My lips pinch and my breath catches and I’m once again struck by the urge to call Iris. This is humiliating, and it’s hard to say whether it’d be more or less humiliating to confess everything to my sister and beg her for help.
“Oh, honey…”
I look up to find a woman who bears a striking resemblance to Betty White in her later years standing a few feet away.
She clucks her tongue and looks me over, head to toe.
Then she beckons me toward her group of friends—three women well into their eighties, all wearing bright lipstick and embellished athleisure suits.
They look like a band of mall walkers from North Jersey.
I shuffle over to where they’re occupying a nearby bank of slot machines, uncertain of what they want from me, but strangely compelled to do what this lady asks, if only because of the Betty White thing.
“I couldn’t help but overhear you talking to that couple,” she tells me as she gives the jumbo plastic cup in her hand a little shake. “What do you need?”
“… Sorry, what?”
She’s picking chips out of her cup, but pauses to glance at me, over the top of her glasses.
Something about that look has me standing up straighter.
“You want to trade your promo chips, right? We may not look like high rollers, but we do all right on the electronic poker machines. Don’t we, girls? ”
The other women nod their agreement, and one of them leans forward to tell me: “Angie is on a winning streak.”
Angie—the Betty doppelg?nger—is wearing big gold earrings that look painfully heavy, stretching the lobes of her ears, and an honest-to-god visor. She touches two fingers gently to my wrist and leans forward. “What’s your name, honey?”

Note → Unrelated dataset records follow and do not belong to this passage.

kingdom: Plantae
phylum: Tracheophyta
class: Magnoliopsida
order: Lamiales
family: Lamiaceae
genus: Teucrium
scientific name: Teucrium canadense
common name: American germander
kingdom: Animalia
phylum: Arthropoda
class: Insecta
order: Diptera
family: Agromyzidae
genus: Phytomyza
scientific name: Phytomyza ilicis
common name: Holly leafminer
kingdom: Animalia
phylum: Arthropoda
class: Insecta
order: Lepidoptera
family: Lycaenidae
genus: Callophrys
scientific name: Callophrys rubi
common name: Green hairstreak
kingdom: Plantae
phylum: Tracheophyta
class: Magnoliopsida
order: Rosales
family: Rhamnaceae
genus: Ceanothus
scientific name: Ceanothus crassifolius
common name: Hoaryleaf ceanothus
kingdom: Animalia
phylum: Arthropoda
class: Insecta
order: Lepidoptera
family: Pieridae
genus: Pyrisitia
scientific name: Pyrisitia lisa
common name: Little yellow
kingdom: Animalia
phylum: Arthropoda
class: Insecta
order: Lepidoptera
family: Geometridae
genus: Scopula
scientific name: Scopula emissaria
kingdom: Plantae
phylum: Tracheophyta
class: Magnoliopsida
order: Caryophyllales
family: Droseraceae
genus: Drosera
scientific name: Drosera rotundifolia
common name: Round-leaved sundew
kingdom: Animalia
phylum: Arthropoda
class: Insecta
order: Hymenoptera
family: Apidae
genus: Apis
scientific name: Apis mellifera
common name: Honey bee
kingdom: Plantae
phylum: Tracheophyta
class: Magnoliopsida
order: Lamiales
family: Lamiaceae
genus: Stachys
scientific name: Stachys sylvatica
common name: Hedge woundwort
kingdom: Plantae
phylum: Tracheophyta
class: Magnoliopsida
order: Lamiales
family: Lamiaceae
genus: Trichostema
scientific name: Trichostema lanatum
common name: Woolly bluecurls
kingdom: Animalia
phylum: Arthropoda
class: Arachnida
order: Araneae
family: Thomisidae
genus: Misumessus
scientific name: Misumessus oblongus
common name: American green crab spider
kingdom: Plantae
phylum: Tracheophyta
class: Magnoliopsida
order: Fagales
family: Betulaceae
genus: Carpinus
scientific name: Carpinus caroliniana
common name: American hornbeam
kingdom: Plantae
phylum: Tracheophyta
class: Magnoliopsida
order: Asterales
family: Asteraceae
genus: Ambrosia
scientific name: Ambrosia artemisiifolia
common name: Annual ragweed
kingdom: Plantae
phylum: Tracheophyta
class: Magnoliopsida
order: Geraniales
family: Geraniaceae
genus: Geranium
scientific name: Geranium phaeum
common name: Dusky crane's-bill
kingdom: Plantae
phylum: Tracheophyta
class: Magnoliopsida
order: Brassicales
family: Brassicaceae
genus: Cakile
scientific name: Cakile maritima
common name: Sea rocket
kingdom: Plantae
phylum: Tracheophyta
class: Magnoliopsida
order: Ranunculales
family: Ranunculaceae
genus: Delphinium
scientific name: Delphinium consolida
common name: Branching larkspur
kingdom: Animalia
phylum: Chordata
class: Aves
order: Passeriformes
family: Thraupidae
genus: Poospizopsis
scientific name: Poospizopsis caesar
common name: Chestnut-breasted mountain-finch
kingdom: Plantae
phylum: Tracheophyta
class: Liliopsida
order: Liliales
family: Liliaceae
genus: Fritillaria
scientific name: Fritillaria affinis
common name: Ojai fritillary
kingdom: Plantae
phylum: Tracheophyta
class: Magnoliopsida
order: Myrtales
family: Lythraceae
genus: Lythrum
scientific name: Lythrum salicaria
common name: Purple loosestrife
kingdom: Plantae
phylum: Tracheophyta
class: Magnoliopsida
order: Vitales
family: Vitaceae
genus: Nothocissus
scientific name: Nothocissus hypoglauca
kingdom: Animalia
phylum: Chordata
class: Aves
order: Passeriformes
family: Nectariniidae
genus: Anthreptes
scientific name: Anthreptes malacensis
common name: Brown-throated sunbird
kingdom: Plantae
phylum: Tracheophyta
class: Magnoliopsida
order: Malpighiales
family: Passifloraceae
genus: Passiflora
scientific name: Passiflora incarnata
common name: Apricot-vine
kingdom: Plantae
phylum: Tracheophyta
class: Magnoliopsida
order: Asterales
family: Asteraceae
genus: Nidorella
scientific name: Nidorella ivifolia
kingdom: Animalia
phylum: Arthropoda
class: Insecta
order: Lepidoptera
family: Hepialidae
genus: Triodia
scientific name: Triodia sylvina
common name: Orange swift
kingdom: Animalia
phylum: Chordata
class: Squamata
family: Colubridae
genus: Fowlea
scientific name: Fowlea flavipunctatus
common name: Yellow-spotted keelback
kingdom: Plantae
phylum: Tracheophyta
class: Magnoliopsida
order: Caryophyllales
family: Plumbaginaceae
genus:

I tell her, and she introduces herself, the other three women—Helen, Maryellen, and Isabella.
“Not that it’s any of my business,” she says next, “but where’s this man you were talking about before?”
“Adam,” I say. “He’s around. At one of the blackjack tables.”
Helen’s lipstick has feathered slightly around her mouth, which is made all the more noticeable when she purses her lips in distaste. Beside her, Maryellen tuts. Clearly, these women are not feeling generous toward men at the moment.
“Typical,” Angie says, and then grabs the big plastic cup that contains all of her chips and coins. “So, what do you need, sweetie?”